Table 4. Comparative diagnostics of different regression and machine learning models for the raw data.

Table 5. Coverage, average confidence interval width, and practical uncertainty for model 2.

Table 6. Comparative diagnostics of different regression and machine learning models for the decomposed data.

Table 7. Coverage, average confidence interval (CI) width, and practical uncertainty for model 6.

While this study provides comprehensive uncertainty quantification for linear models, the computational demands of our walk-forward validation scheme made extensive uncertainty analysis for machine learning models prohibitive. Methods such as conformal prediction or Bayesian deep learning would require substantial additional computation time. Future work could focus on developing efficient uncertainty quantification methods designed explicitly for component-wise forecasting frameworks with complex machine learning models.

5.1. Residual Diagnostics and Prediction Analysis for Model 2 (Raw Data)

This subsection presents the residual analysis and confidence interval evaluation for Model 2, assessing both statistical assumptions and prediction uncertainty calibration.

5.1.1. Residual Diagnostics for Model 2

The residual diagnostics presented in Figure 20a–d provide insights into the adequacy of the linear regression model. Panel (a) shows the residuals versus fitted values, where the residuals are centered around zero, indicating that the model is generally unbiased. However, the uneven spread of points suggests the presence of heteroscedasticity, implying non-constant variance across fitted values. Panel (b) displays the histogram of residuals, which approximately follows a bell-shaped distribution, supporting the assumption of normality, although slight deviations from perfect symmetry can be observed. Panel (c), the Q–Q plot, further confirms this pattern, as the residual points closely follow the reference line, indicating that the residuals are approximately normally distributed, with minor deviations at the tails. Finally, panel (d) plots the residuals over index/time, revealing noticeable patterns and clustering around zero, which indicates the presence of autocorrelation and suggests that the residuals are not entirely independent.

Figure 20. Residual diagnostics for the Linear Regression model for the Raw Data. Diagnostic plots for the regression model: (a) Residuals versus fitted values; (b) Histogram of residuals; (c) Q–Q plot showing approximate normality; (d) Residuals versus index/time.

Table 4 presents the diagnostic statistics for all tested models for the raw data. The Residual Mean indicates that the Random Forest and XGBoost models achieved the smallest average residuals, suggesting superior predictive accuracy compared to the Linear, Ridge, and Lasso models. The Durbin–Watson statistic values below 2 for the linear-based models indicate positive autocorrelation in residuals, whereas values closer to 2 for Random Forest and slightly above 1 for XGBoost suggest reduced autocorrelation. The Breusch–Pagan LM test p-values are extremely small across all models, indicating significant heteroscedasticity in residuals. Similarly, the Shapiro–Wilk test p-values are far below the typical significance threshold, implying that residuals deviate from normality for all models. Overall, while Random Forest and XGBoost demonstrate lower residuals and improved autocorrelation behavior, none of the models fully satisfy the assumptions of homoscedasticity and normality. As can be seen, traditional residual diagnostics are reported for all models, enabling direct comparison. It should be noted that while violations of normality, independence, and homoscedasticity compromise the statistical inference capabilities of linear models, machine learning methods are primarily evaluated on predictive accuracy.

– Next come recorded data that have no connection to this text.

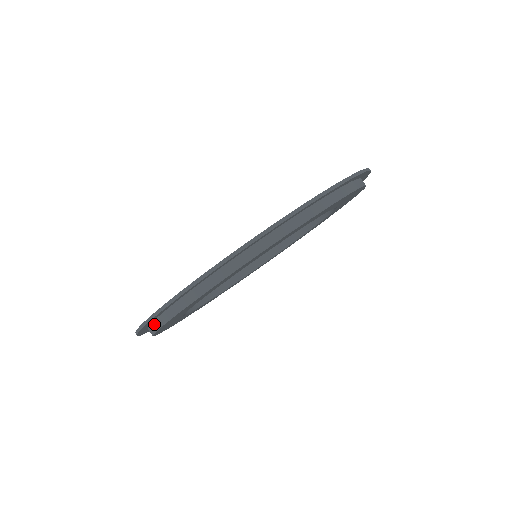
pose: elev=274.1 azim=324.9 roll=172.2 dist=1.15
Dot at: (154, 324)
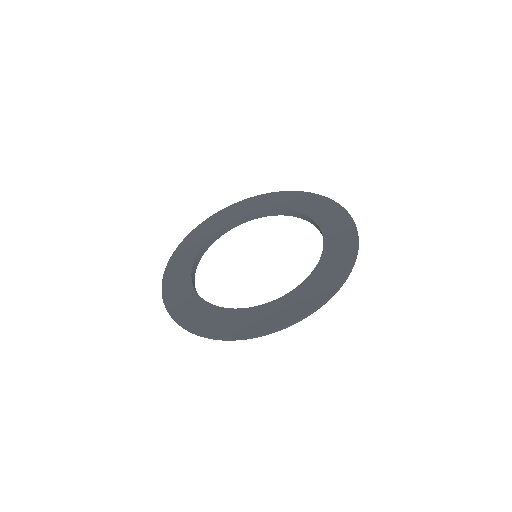
Dot at: occluded
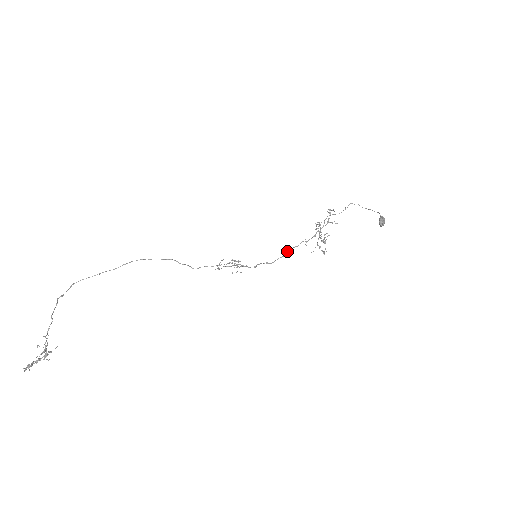
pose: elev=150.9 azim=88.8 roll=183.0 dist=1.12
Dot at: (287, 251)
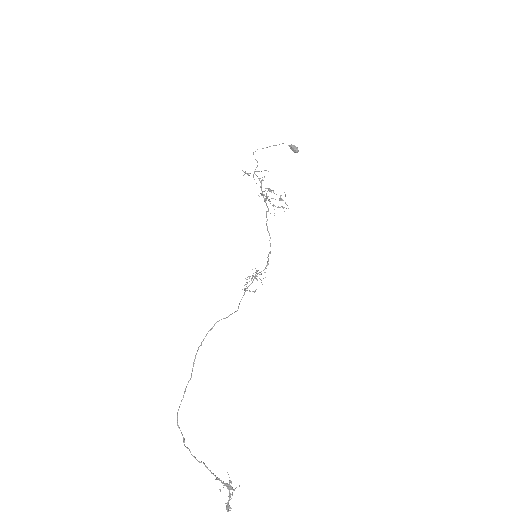
Dot at: occluded
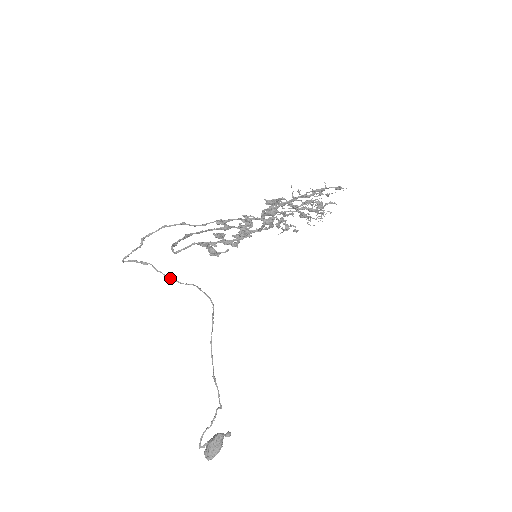
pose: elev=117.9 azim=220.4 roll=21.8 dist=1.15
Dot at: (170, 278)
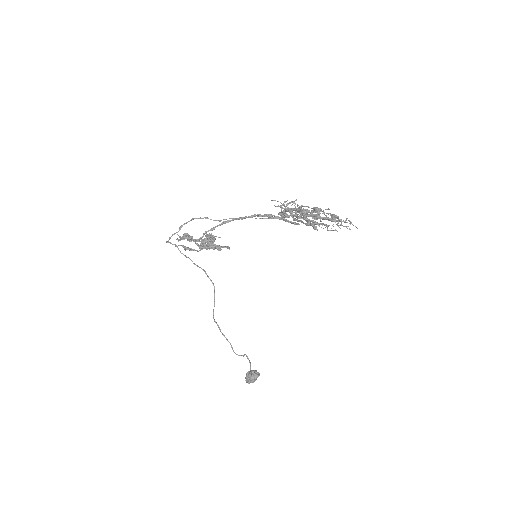
Dot at: (190, 259)
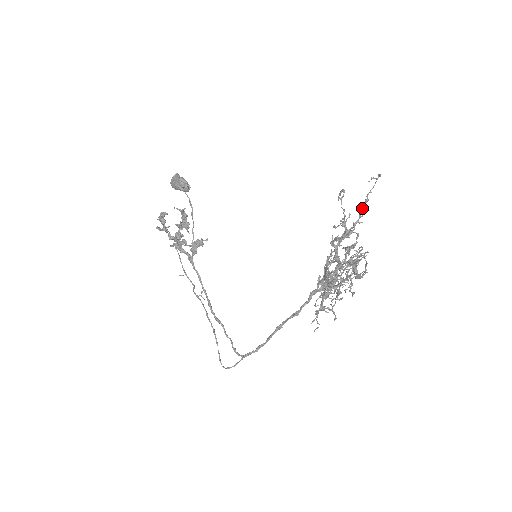
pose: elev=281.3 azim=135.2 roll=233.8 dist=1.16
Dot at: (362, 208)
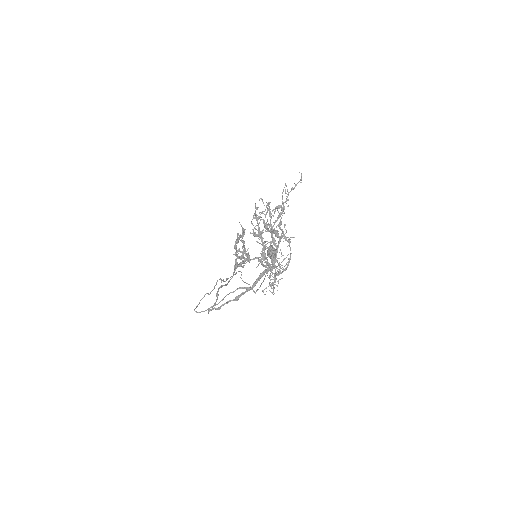
Dot at: occluded
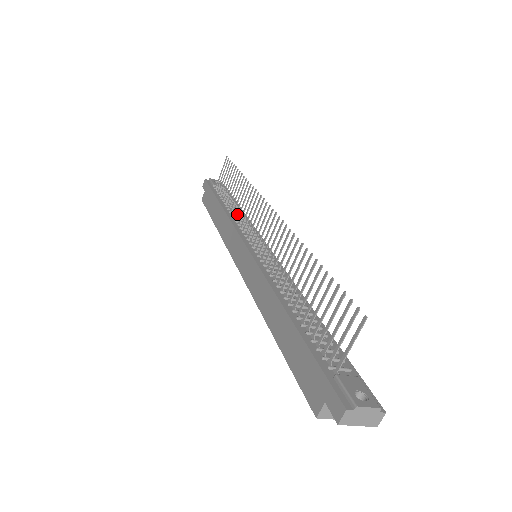
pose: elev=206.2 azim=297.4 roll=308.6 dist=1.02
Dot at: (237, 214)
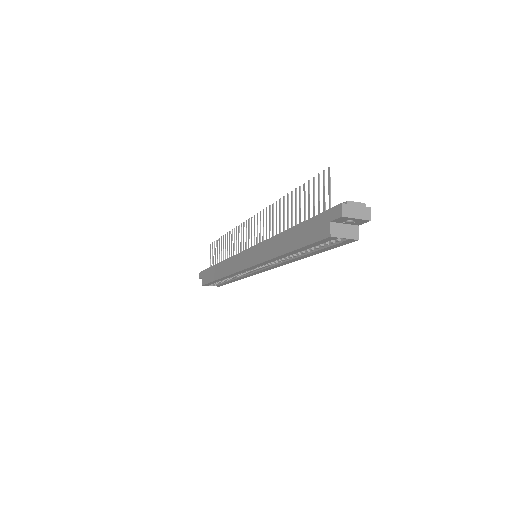
Dot at: occluded
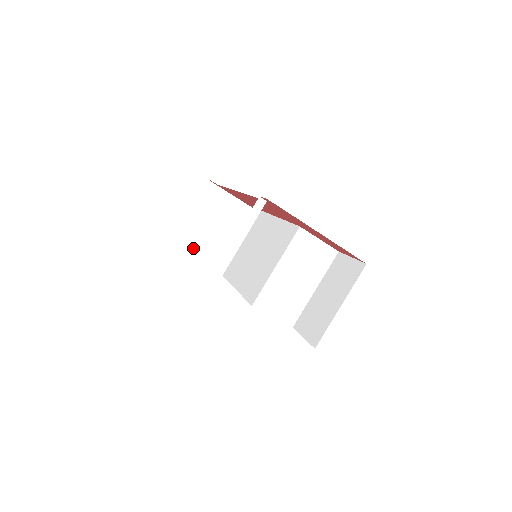
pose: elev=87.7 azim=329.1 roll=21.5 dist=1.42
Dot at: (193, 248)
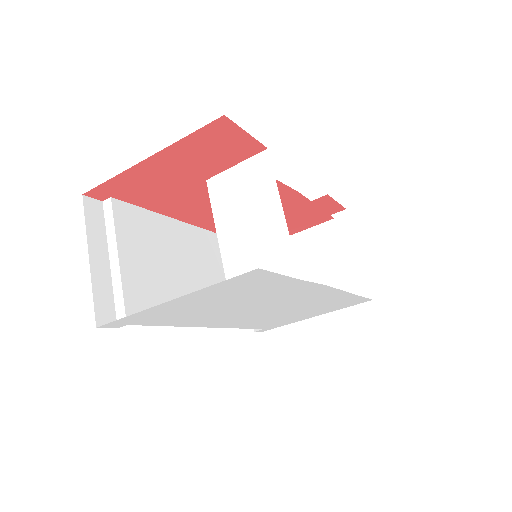
Dot at: occluded
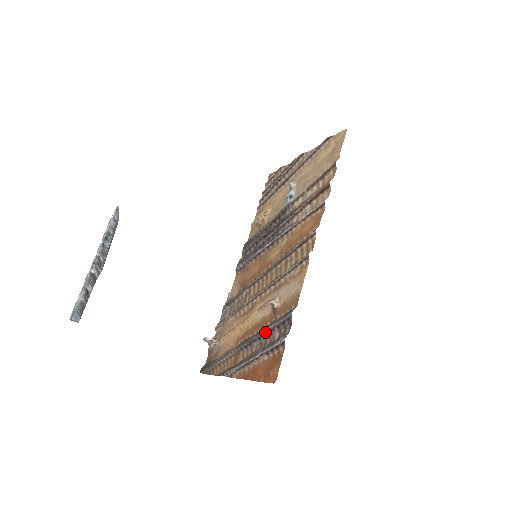
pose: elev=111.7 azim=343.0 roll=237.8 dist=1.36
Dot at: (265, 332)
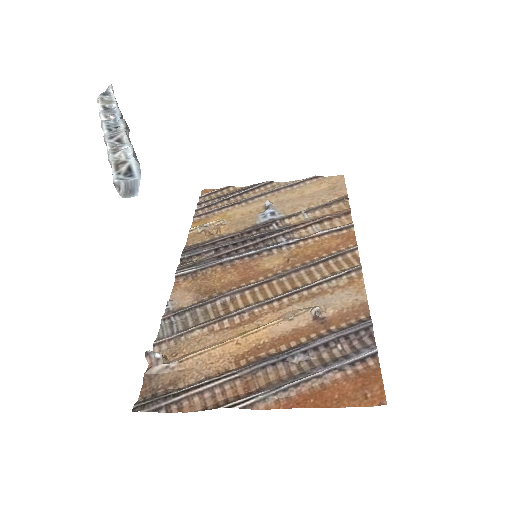
Dot at: (319, 344)
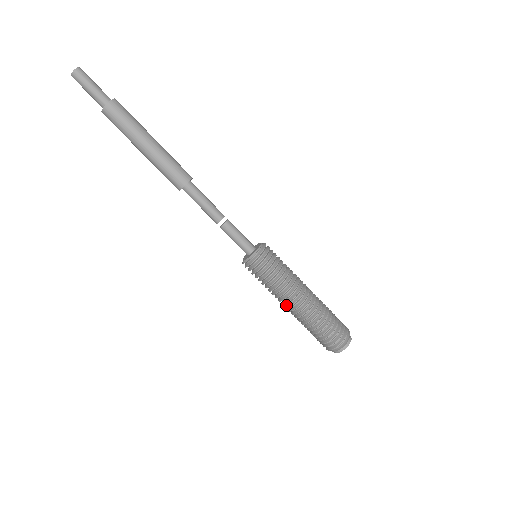
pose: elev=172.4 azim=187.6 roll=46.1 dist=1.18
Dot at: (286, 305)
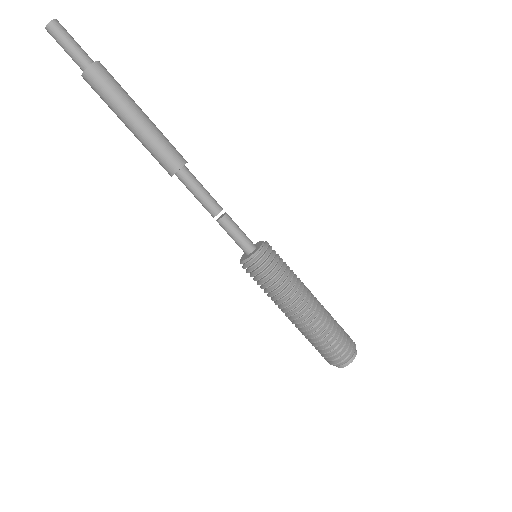
Dot at: (287, 313)
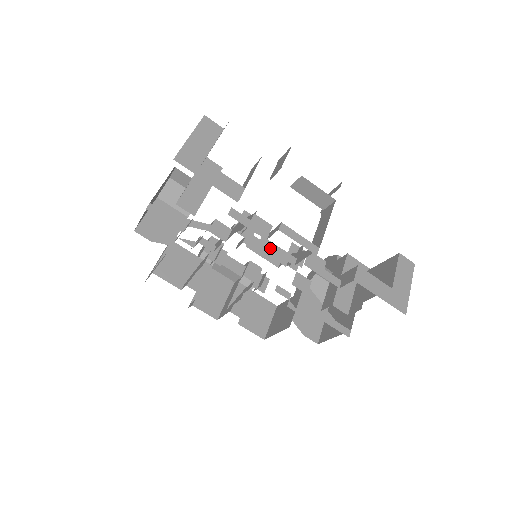
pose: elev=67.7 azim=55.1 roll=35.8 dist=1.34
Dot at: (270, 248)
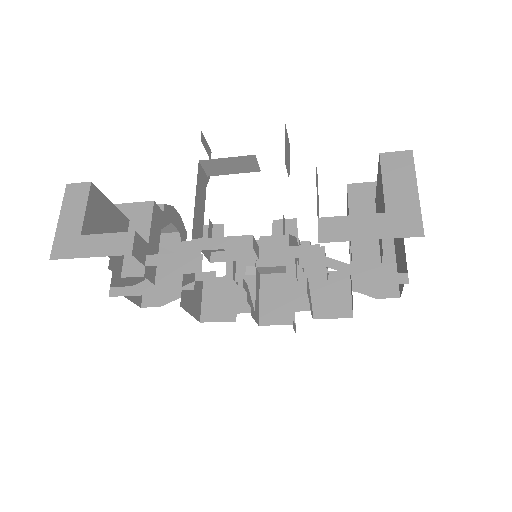
Dot at: (226, 260)
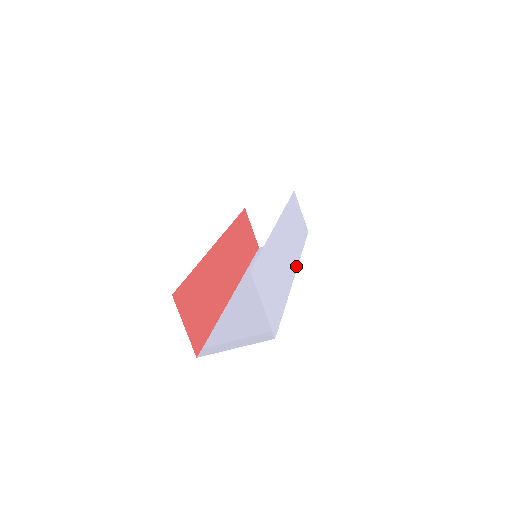
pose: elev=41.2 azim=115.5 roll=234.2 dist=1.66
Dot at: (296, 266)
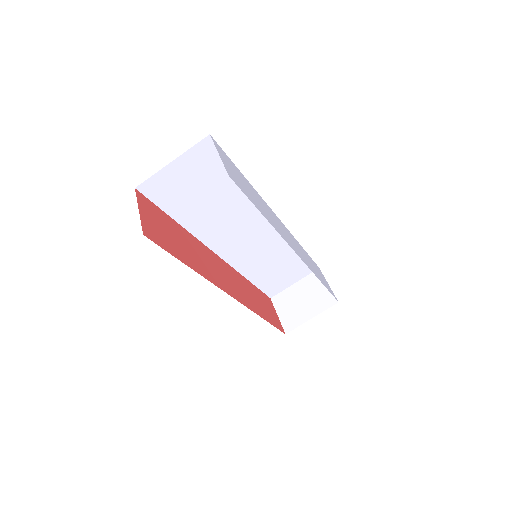
Dot at: (301, 258)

These diagnostics nonetheless reveal systematic patterns in model errors across different approaches.

5.1.2. Prediction Interval and Uncertainty Analysis for Model 2

The model comparison metrics in Table 5 indicate that all three models—Linear Regression, Ridge, and Lasso—demonstrate similar predictive performance in terms of uncertainty quantification. The coverage values are consistently around 0.93, suggesting that approximately 93% of the actual observations fall within the estimated prediction intervals. This indicates that the models provide reliable probabilistic forecasts, which are slightly conservative compared to the standard 95% nominal confidence level commonly used in predictive modeling. The average confidence interval (CI) width ranges from 2.25 to 2.26, representing the typical span within which predictions are expected to fall at the stated confidence level. This relatively narrow range indicates that the models yield precise estimates with moderate uncertainty. The practical uncertainty, defined as the ratio of the average CI width to the standard deviation of the target variable, remains consistently at 1.13. This suggests that predictive uncertainty slightly exceeds the inherent variability of the data, reflecting a moderate yet stable level of predictive precision across models.

5.2. Residual Diagnostics and Prediction Analysis for Model 6 (Decomposed Data)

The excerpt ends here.